[The Crime Against Europe by Roger Casement]@TWC D-Link bookThe Crime Against Europe CHAPTER III 2/14
Her chief concern will be not to advance and seize, always in war the more inspiring task, but to retain and hold.
At best she could come out of the war with no new gain, with nothing added worth having to what she held on entering it.
Victory would mean for her only that she had secured a further spell of quiet in which to consolidate her strength and enjoy the good things already won. Germany will fight with far other purpose and one that must inspire a far more vigorous effort; she will fight, not merely to keep what she already has, but to escape from an intolerable position of inferiority she knows to be unmerited and forced not by the moral or intellectual superiority of her adversary or due to her own short comings, but maintained by reason of that adversary's geographical position and early seizure of the various points of advantage. Her effort will be not merely military, it will be an intellectual assertion, a fight in very truth for that larger freedom, that citizenship of the world England is studious to "engross and accumulate" for herself alone and to deny to all others.

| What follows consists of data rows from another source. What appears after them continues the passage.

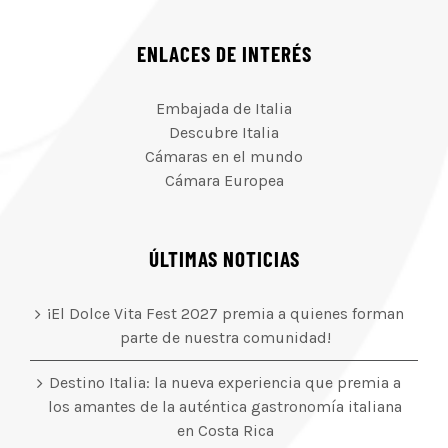
ENLACES DE INTERÉS
Embajada de Italia
Descubre Italia
Cámaras en el mundo
Cámara Europea
ÚLTIMAS NOTICIAS
¡El Dolce Vita Fest 2027 premia a quienes forman
parte de nuestra comunidad!
Destino Italia: la nueva experiencia que premia a
los amantes de la auténtica gastronomía italiana
en Costa Rica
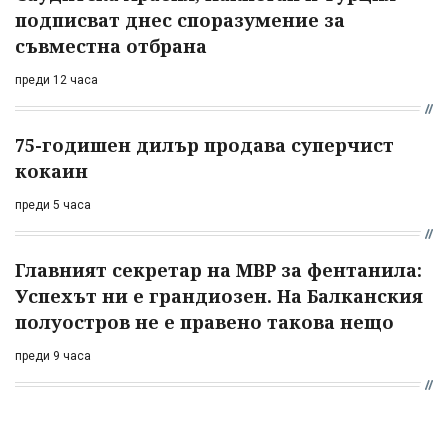
подписват днес споразумение за
съвместна отбрана
преди 12 часа
75-годишен дилър продава суперчист
кокаин
преди 5 часа
Главният секретар на МВР за фентанила:
Успехът ни е грандиозен. На Балканския
полуостров не е правено такова нещо
преди 9 часа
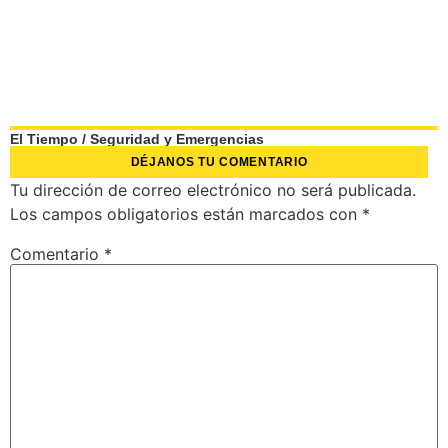
El Tiempo
/
Seguridad y Emergencias
DÉJANOS TU COMENTARIO
Tu dirección de correo electrónico no será publicada.
Los campos obligatorios están marcados con
*
Comentario
*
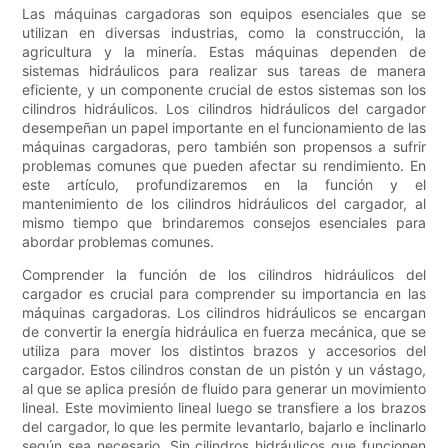
Las máquinas cargadoras son equipos esenciales que se
utilizan en diversas industrias, como la construcción, la
agricultura y la minería. Estas máquinas dependen de
sistemas hidráulicos para realizar sus tareas de manera
eficiente, y un componente crucial de estos sistemas son los
cilindros hidráulicos. Los cilindros hidráulicos del cargador
desempeñan un papel importante en el funcionamiento de las
máquinas cargadoras, pero también son propensos a sufrir
problemas comunes que pueden afectar su rendimiento. En
este artículo, profundizaremos en la función y el
mantenimiento de los cilindros hidráulicos del cargador, al
mismo tiempo que brindaremos consejos esenciales para
abordar problemas comunes.
Comprender la función de los cilindros hidráulicos del
cargador es crucial para comprender su importancia en las
máquinas cargadoras. Los cilindros hidráulicos se encargan
de convertir la energía hidráulica en fuerza mecánica, que se
utiliza para mover los distintos brazos y accesorios del
cargador. Estos cilindros constan de un pistón y un vástago,
al que se aplica presión de fluido para generar un movimiento
lineal. Este movimiento lineal luego se transfiere a los brazos
del cargador, lo que les permite levantarlo, bajarlo e inclinarlo
según sea necesario. Sin cilindros hidráulicos que funcionen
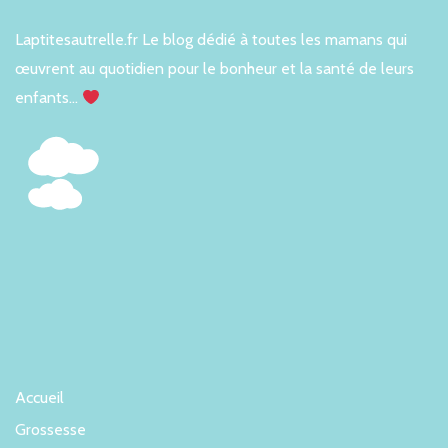
Laptitesautrelle.fr Le blog dédié à toutes les mamans qui
œuvrent au quotidien pour le bonheur et la santé de leurs
enfants…
Accueil
Grossesse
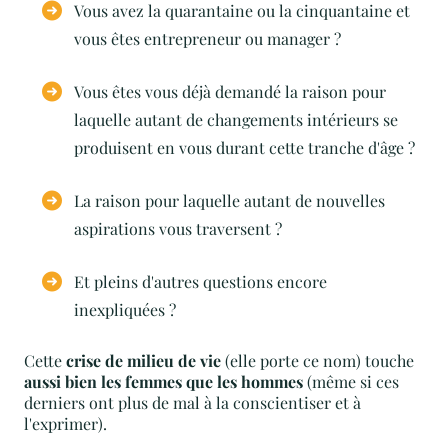
Vous avez la quarantaine ou la cinquantaine et
vous êtes entrepreneur ou manager ?
Vous êtes vous déjà demandé la raison pour
laquelle autant de changements intérieurs se
produisent en vous durant cette tranche d'âge ?
La raison pour laquelle autant de nouvelles
aspirations vous traversent ?
Et pleins d'autres questions encore
inexpliquées ?
Cette
crise de milieu de vie
(elle porte ce nom) touche
aussi bien les femmes que les hommes
(même si ces
derniers ont plus de mal à la conscientiser et à
l'exprimer).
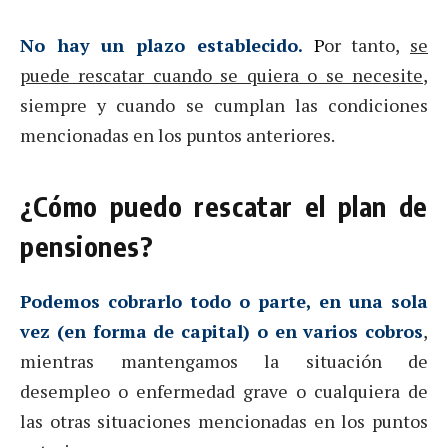
No hay un plazo establecido.
P
or tanto,
se
puede rescatar cuando se quiera o se necesite
,
siempre y cuando se cumplan las condiciones
mencionadas en los puntos anteriores.
¿Cómo puedo rescatar el plan de
pensiones?
Podemos cobrarlo todo o parte, en una sola
vez (en forma de capital) o en varios cobros
,
mientras mantengamos la situación de
desempleo o enfermedad grave o cualquiera de
las otras situaciones mencionadas en los puntos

Thus, while English attack at the best will be actuated by no loftier feeling than that of a man who, dwelling in a very comfortable house with an agreeable prospect resists an encroachment on his outlook from the building operations of his less well lodged neighbour, Germany will be fighting not only to get out of doors into the open air and sunshine, but to build a loftier and larger dwelling, fit tenement for a numerous and growing offspring. Whatever the structure Germany seeks to erect England objects to the plan and hangs out her war sign "Ancient Lights." Who can doubt that the greater patriotism and stronger purpose must inspire the man who fights for light, air, and freedom, the right to walk abroad, to learn, to teach, aye, and to inspire others, rather than him whose chief concern it is to see that no one but himself enjoys these opportunities.
The means, moreover, that each combatant will bring to the conflict are, in the end, on the side of Germany. Much the same disproportion of resources exists as lay between Rome and Carthage. England relies on money.